__Requirement__: Repeat the data verbatim, images excluded.

Page images and extracted text:
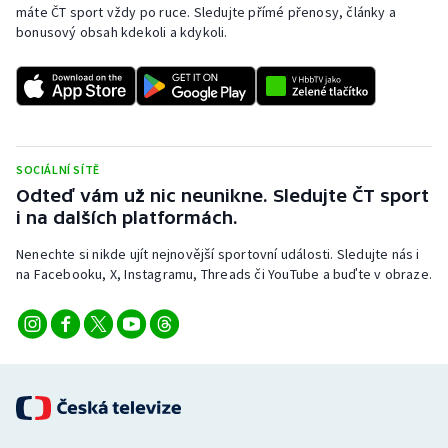
máte ČT sport vždy po ruce. Sledujte přímé přenosy, články a
bonusový obsah kdekoli a kdykoli.
SOCIÁLNÍ SÍTĚ
Odteď vám už nic neunikne. Sledujte ČT sport
i na dalších platformách.
Nenechte si nikde ujít nejnovější sportovní události. Sledujte nás i
na Facebooku, X, Instagramu, Threads či YouTube a buďte v obraze.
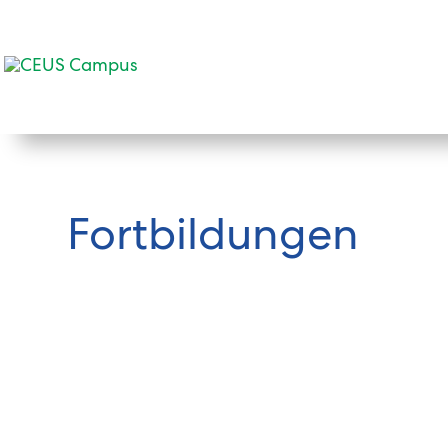
Fortbildungen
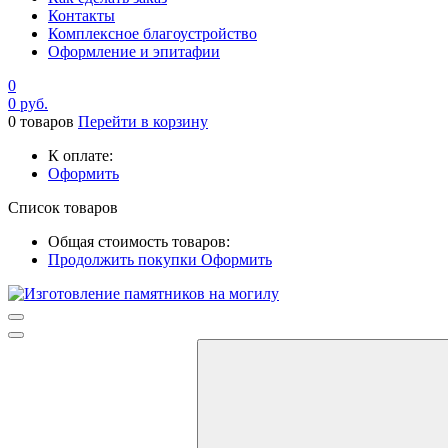
Контакты
Комплексное благоустройство
Оформление и эпитафии
0
0
руб.
0
товаров
Перейти в корзину
К оплате:
Оформить
Список товаров
Общая стоимость товаров:
Продолжить покупки
Оформить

__Expected answer__:
máte ČT sport vždy po ruce. Sledujte přímé přenosy, články a
bonusový obsah kdekoli a kdykoli.
SOCIÁLNÍ SÍTĚ
Odteď vám už nic neunikne. Sledujte ČT sport
i na dalších platformách.
Nenechte si nikde ujít nejnovější sportovní události. Sledujte nás i
na Facebooku, X, Instagramu, Threads či YouTube a buďte v obraze.
Fortbildungen
Контакты
Комплексное благоустройство
Оформление и эпитафии
0
0
руб.
0
товаров
Перейти в корзину
К оплате:
Оформить
Список товаров
Общая стоимость товаров:
Продолжить покупки
Оформить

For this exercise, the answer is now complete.